*Exercise details*. Omit every picture while repeating the entries exactly.

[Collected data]
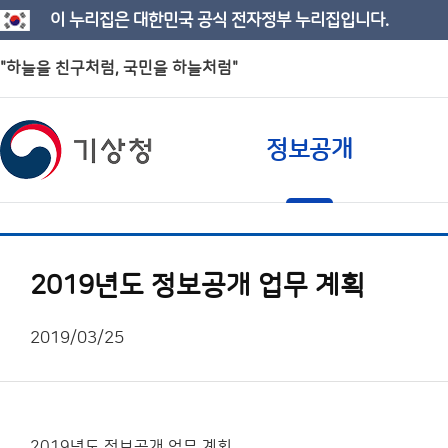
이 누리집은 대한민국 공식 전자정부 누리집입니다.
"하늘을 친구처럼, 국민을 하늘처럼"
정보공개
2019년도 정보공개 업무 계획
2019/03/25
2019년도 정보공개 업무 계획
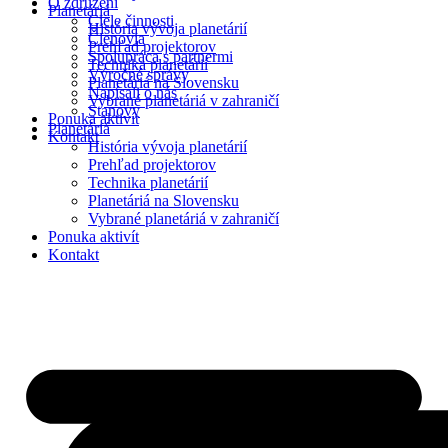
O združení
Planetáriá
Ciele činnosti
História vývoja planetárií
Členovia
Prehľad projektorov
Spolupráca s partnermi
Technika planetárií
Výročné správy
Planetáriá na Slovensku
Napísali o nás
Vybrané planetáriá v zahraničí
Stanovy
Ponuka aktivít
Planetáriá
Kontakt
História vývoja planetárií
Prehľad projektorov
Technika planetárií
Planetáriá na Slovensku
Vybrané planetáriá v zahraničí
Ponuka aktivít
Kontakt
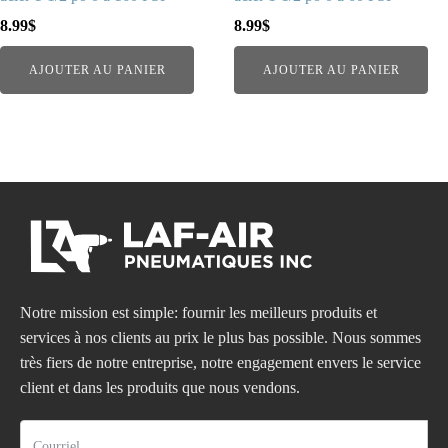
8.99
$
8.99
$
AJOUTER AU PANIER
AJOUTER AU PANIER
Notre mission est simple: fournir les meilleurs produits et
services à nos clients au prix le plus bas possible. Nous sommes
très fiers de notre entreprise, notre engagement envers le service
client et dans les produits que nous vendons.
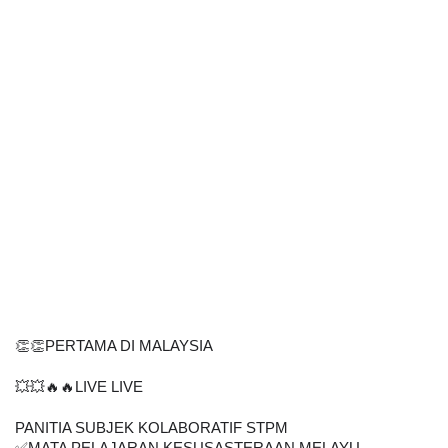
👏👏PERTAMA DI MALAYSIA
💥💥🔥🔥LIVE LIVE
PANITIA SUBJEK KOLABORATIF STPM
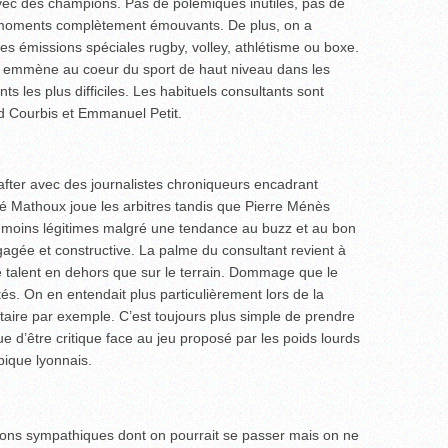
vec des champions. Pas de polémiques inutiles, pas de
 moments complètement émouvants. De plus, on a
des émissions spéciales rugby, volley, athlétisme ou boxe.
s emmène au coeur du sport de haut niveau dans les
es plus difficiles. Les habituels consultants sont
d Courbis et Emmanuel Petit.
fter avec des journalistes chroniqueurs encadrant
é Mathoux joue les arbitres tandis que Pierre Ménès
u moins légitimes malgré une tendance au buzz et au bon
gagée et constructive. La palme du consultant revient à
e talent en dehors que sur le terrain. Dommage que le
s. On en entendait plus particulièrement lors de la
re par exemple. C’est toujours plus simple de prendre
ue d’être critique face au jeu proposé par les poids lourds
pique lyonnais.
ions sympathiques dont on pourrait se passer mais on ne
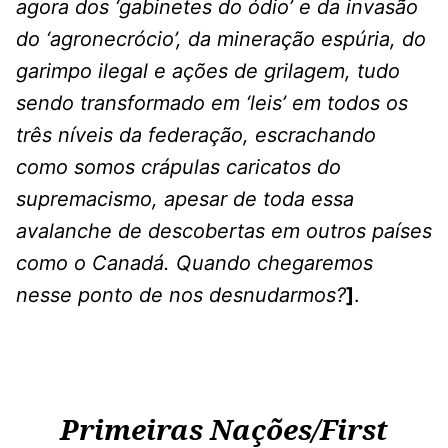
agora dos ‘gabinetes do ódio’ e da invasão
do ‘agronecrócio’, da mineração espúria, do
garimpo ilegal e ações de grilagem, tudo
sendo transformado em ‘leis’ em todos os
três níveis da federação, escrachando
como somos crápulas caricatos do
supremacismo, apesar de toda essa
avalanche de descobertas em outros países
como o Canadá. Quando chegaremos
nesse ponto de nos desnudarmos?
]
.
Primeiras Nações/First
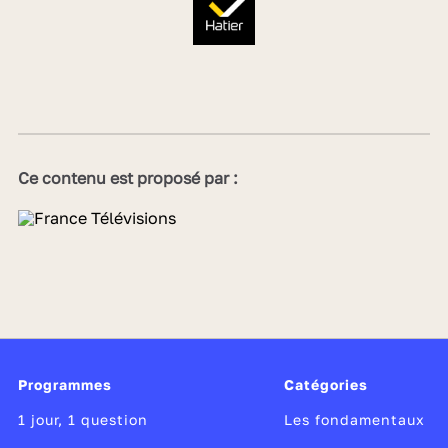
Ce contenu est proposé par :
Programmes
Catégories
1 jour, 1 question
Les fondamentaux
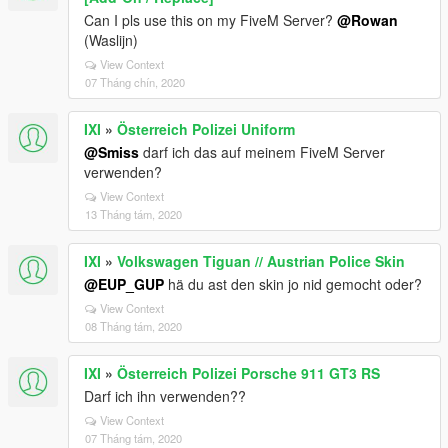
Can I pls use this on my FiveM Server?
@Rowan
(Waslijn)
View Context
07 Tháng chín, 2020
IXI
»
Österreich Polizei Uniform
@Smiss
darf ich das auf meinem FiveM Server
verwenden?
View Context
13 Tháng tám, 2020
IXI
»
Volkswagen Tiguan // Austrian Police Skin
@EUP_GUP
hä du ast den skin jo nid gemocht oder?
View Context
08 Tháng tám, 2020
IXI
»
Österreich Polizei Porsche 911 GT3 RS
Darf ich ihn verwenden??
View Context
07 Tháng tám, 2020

*Exercise output*.
이 누리집은 대한민국 공식 전자정부 누리집입니다.
"하늘을 친구처럼, 국민을 하늘처럼"
정보공개
2019년도 정보공개 업무 계획
2019/03/25
2019년도 정보공개 업무 계획
O združení
Planetáriá
Ciele činnosti
História vývoja planetárií
Členovia
Prehľad projektorov
Spolupráca s partnermi
Technika planetárií
Výročné správy
Planetáriá na Slovensku
Napísali o nás
Vybrané planetáriá v zahraničí
Stanovy
Ponuka aktivít
Planetáriá
Kontakt
História vývoja planetárií
Prehľad projektorov
Technika planetárií
Planetáriá na Slovensku
Vybrané planetáriá v zahraničí
Ponuka aktivít
Kontakt
8.99
$
8.99
$
AJOUTER AU PANIER
AJOUTER AU PANIER
Notre mission est simple: fournir les meilleurs produits et
services à nos clients au prix le plus bas possible. Nous sommes
très fiers de notre entreprise, notre engagement envers le service
client et dans les produits que nous vendons.
👏👏PERTAMA DI MALAYSIA
💥💥🔥🔥LIVE LIVE
PANITIA SUBJEK KOLABORATIF STPM
vec des champions. Pas de polémiques inutiles, pas de
 moments complètement émouvants. De plus, on a
des émissions spéciales rugby, volley, athlétisme ou boxe.
s emmène au coeur du sport de haut niveau dans les
es plus difficiles. Les habituels consultants sont
d Courbis et Emmanuel Petit.
fter avec des journalistes chroniqueurs encadrant
é Mathoux joue les arbitres tandis que Pierre Ménès
u moins légitimes malgré une tendance au buzz et au bon
gagée et constructive. La palme du consultant revient à
e talent en dehors que sur le terrain. Dommage que le
s. On en entendait plus particulièrement lors de la
re par exemple. C’est toujours plus simple de prendre
ue d’être critique face au jeu proposé par les poids lourds
pique lyonnais.
ions sympathiques dont on pourrait se passer mais on ne
agora dos ‘gabinetes do ódio’ e da invasão
do ‘agronecrócio’, da mineração espúria, do
garimpo ilegal e ações de grilagem, tudo
sendo transformado em ‘leis’ em todos os
três níveis da federação, escrachando
como somos crápulas caricatos do
supremacismo, apesar de toda essa
avalanche de descobertas em outros países
como o Canadá. Quando chegaremos
nesse ponto de nos desnudarmos?
]
.
Primeiras Nações/First
Ce contenu est proposé par :
Programmes
Catégories
1 jour, 1 question
Les fondamentaux
Can I pls use this on my FiveM Server?
@Rowan
(Waslijn)
View Context
07 Tháng chín, 2020
IXI
»
Österreich Polizei Uniform
@Smiss
darf ich das auf meinem FiveM Server
verwenden?
View Context
13 Tháng tám, 2020
IXI
»
Volkswagen Tiguan // Austrian Police Skin
@EUP_GUP
hä du ast den skin jo nid gemocht oder?
View Context
08 Tháng tám, 2020
IXI
»
Österreich Polizei Porsche 911 GT3 RS
Darf ich ihn verwenden??
View Context
07 Tháng tám, 2020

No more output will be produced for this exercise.